Semiconductor stocks in the U.S. and Europe climbed on Wednesday, leading a recovery in artificial intelligence-linked stocks after China's low-cost DeepSeek AI tool triggered a punishing selloff this week.
European technology stocks rose, fuelled in part by a near 10% surge in shares of ASML (AS:ASML) after the Dutch-listed company, which makes tools to manufacture computing chips, including those used in AI applications, reported a surprisingly large rise in new bookings.
Peers across the Atlantic such as Applied Materials (NASDAQ:AMAT), Lam Research (NASDAQ:LRCX) and KLA Corp gained between 3.8% and 4.3% in premarket trading.
Shares of Nvidia (NASDAQ:NVDA), which controls 80% of the AI chip market, were marginally higher at $129.77, having closed up 8.9% on Tuesday. The stock was still well below Friday's close of $142.62 and record high of $153.13 on Jan. 7.
Nasdaq futures were up 0.4% by 04:50 a.m. ET (0950 GMT), suggesting the cash index could extend Tuesday's 2% rise. An index of European tech stocks was up nearly 4%, heading for its biggest one-day jump in a year.
Much of that rise was powered by ASML, but shares in chipmakers BE Semiconductor and ASM International (AS:ASMI) were also up 5.3% and 6.7%, respectively.

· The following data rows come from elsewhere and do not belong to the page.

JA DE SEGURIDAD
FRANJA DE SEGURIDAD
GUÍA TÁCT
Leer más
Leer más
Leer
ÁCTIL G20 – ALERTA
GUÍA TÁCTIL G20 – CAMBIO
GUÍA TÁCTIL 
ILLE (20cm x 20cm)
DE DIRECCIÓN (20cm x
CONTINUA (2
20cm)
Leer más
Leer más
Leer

The emergence of DeepSeek's suite of AI tools as possible challengers, not just to incumbents such as OpenAI's ChatGPT, but as a sign development costs may be dropping rapidly, battered AI-linked stocks on Monday, wiping billions in market value off Nvidia, as well as other technology companies.
Nvidia slumped 17% on Monday, which cost the company almost $600 billion in market value - the largest single-day drop in market capitalisation for any company on record.
"Nvidia is not a lone wolf. At the end of the day, Nvidia carries with it more than $10 trillion of market cap of affiliated companies, whether they're doing nuclear, industrial equipment, suppliers to Nvidia. So it's a galaxy, not just the one company," Jacques-Aurélien Marcireau, co-head of equities at Edmond de Rothschild Asset Management, said.
DeepSeek launched a free AI assistant last week that quickly overtook OpenAI's ChatGPT on Apple (NASDAQ:AAPL)'s App Store in the United States and the cost and performance of the company's AI tools seemed to upend the belief in the industry that China was years behind its U.S. rivals in the AI race.
By Wednesday, there was a greater sense of calm across markets, as investors focused on upcoming earnings from several of the so-called Magnificent Seven U.S. megacaps, which count Nvidia, Apple and Microsoft (NASDAQ:MSFT) among their ranks.
"While questions remain unanswered, the market is voting that the innovation that DeepSeek could bring to the ecosystem will unlikely impact the AI capex cycle and could even lead to new channel of demand for GPUs (graphics processing units)," Pepperstone strategist Chris Weston said.
Separately, Microsoft and OpenAI - run by Sam Altman - are probing if data output from the ChatGPT maker's technology was improperly used by a group linked to DeepSeek, Bloomberg News reported on Tuesday.